US illicit vape market
In terms of the US, there are a million fear tactic articles about illicit vapes, but very little information released. I have two theories on this. 1) The government doesn’t actually want you to know how little control it has. If it confirms the black market is bigger than regulated markets; its saying it can’t control it. 2) The other aspect of hiding this information, is that if use numbers are very high; it means there are very few actual incidences of danger involved. By never giving numbers; this allows entities to drive fear by talking about possible danger, while never answering for the frequency/infrequency of this danger.
A June article in NBC sheds more light on the situation. According to the article, there are over 9,000 electronic nicotine devices sold in the US, which is triple what it was in 2020. Most are thought to be disposable vapes, originating from China. NBC claims these numbers come from The Associated Press. The article goes on to explain that regulators refuse as many as 99% of product applications for e-cigarette products; which means only a few of the over 9,000, are approved and regulated.
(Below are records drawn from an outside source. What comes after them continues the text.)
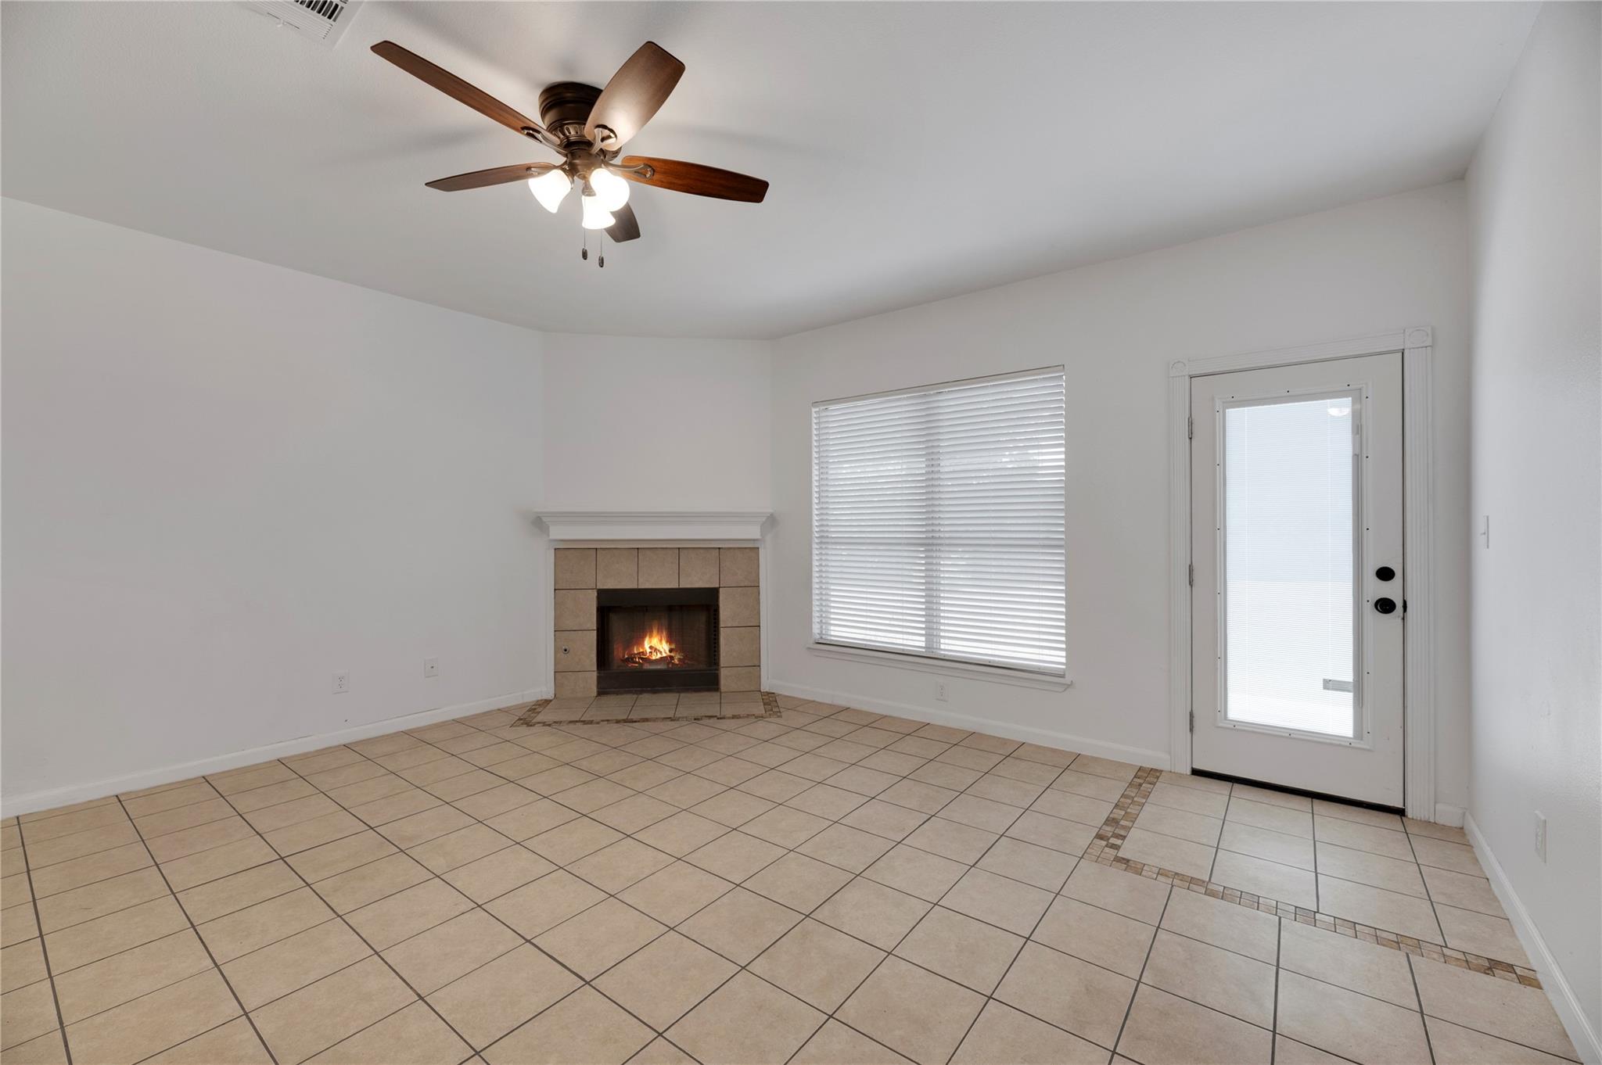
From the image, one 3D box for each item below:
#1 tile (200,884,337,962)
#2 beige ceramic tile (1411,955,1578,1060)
[{"bbox_3d":[-1.728,1.266,2.018,0.303,0.012,0.303,0,0,37],"label":"tile"},{"bbox_3d":[1.800,1.243,1.641,0.265,0.010,0.298,0,-1,37],"label":"beige ceramic tile"}]

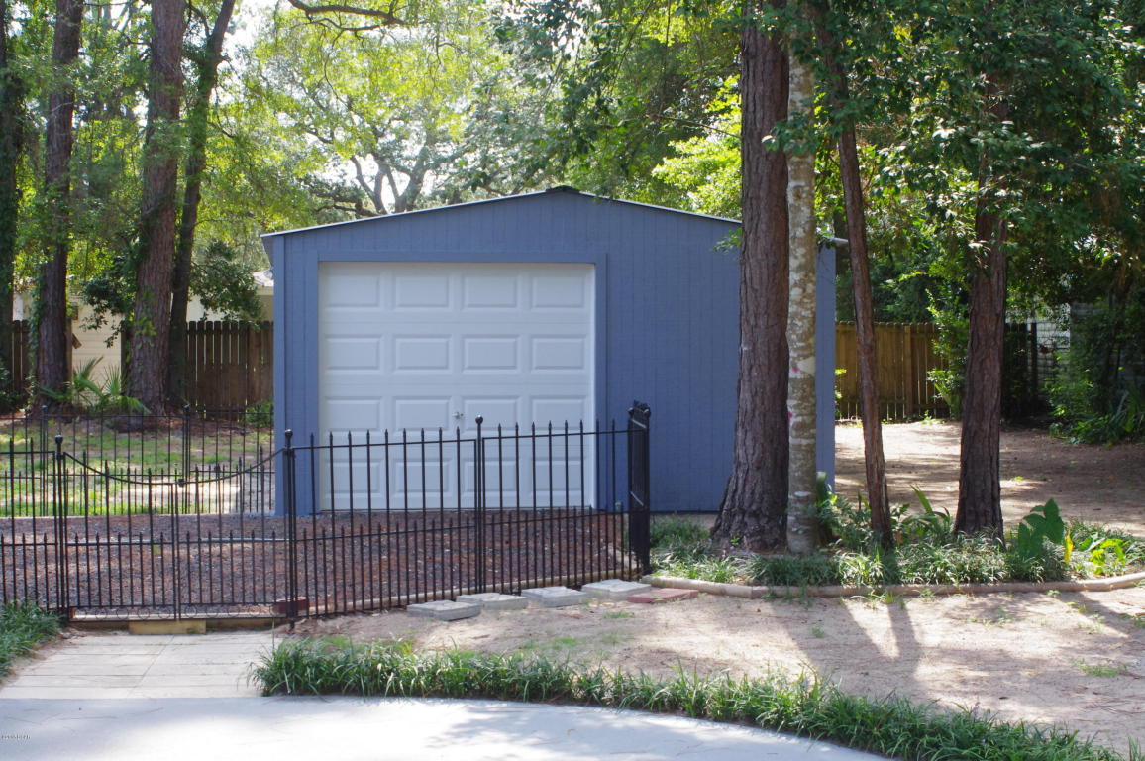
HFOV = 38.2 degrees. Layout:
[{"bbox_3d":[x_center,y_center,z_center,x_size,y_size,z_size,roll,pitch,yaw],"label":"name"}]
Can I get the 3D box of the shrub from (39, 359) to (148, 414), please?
[{"bbox_3d":[-7.955,0.140,27.500,1.680,0.960,1.400,0,1,0],"label":"shrub"}]

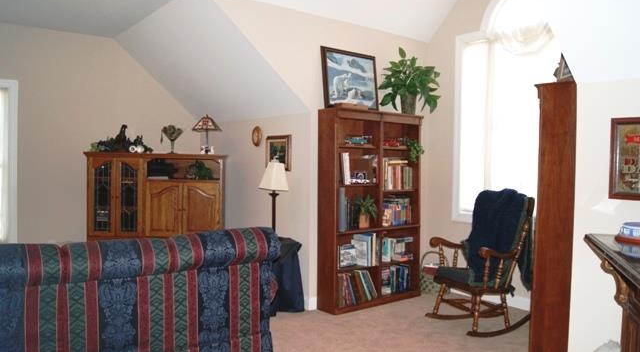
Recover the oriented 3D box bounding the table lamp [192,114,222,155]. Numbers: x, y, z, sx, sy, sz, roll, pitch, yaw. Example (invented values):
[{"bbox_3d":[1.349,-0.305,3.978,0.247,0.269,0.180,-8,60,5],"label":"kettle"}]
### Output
[{"bbox_3d":[-1.235,-0.453,5.287,0.310,0.440,0.310,1,2,-6],"label":"table lamp"}]

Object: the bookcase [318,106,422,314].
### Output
[{"bbox_3d":[0.528,0.320,4.706,1.147,1.843,0.251,0,2,-37],"label":"bookcase"}]

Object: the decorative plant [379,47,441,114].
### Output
[{"bbox_3d":[0.901,-0.935,4.838,0.530,0.670,0.450,0,2,-37],"label":"decorative plant"}]

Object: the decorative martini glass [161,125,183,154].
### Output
[{"bbox_3d":[-1.617,-0.392,5.249,0.230,0.320,0.160,1,2,-6],"label":"decorative martini glass"}]

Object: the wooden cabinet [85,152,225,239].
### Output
[{"bbox_3d":[-1.760,0.475,5.322,1.496,1.432,0.500,1,2,-6],"label":"wooden cabinet"}]

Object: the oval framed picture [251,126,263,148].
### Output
[{"bbox_3d":[-0.669,-0.416,5.080,0.022,0.218,0.175,-1,2,-37],"label":"oval framed picture"}]

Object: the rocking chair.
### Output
[{"bbox_3d":[1.396,0.704,4.197,0.860,1.130,0.620,0,2,-25],"label":"rocking chair"}]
It could be a nearly 100% illegal market, as anything not approved by the FDA is illegal. As per the article, 40% of the e-cig market in 2022, was disposables. Disposables are all illegal, so at least 40% of the market is automatically illegal. Considering the lack of approvals, its still a majority black market, even outside of disposables. NBC then quotes analytical company IRI, which says the total retail value of the vape industry was $7 billion in 2022. IRI claims over 5,800 different vape products are sold, a 1500% increase from 2020. Sources are not entirely consistent; highlighting the lack of info on this topic.
However, all sources indicate a massive market, which is nearly all illicit. In fact, the US is so far behind, and so antiquated in its techniques, that it spent months of time demonizing the companies Elf Bar, Esco Bar and Breeze; even blocking their imports. Just like it did with Juul before. What did it find? Those companies only accounted for 14% of the disposables market, last year. As starting a brand is as easy as sending your information to a manufacturer, new companies can pop up overnight. Which makes US attacks like that, nearly useless.
While it obviously grapples with a problem that leaves it embarrassingly left out, the FDA makes it sound like its all going according to plan. Tobacco Director Brian King stated, “I don’t think there’s any panacea here. We follow a comprehensive approach and that involves addressing all entities across the supply chain, from manufacturers to importers to distributors to retailers.”
Weird, I guess its not a panacea to have a 40%+ (let’s be honest, probably over 75%) illicit vape market operating in the country. Of course, this whole thing centers around an epidemic with no real death toll, for which no one wants to give any hard numbers. If it really is everywhere, then its also proven safe enough (at least in the short term), just by the mass existence connected to so few problems. If its not everywhere, and the situation is controlled; why the argument? Either way, the California lawsuit will likely do nothing to change the illicit vape landscape; either in the state, or beyond.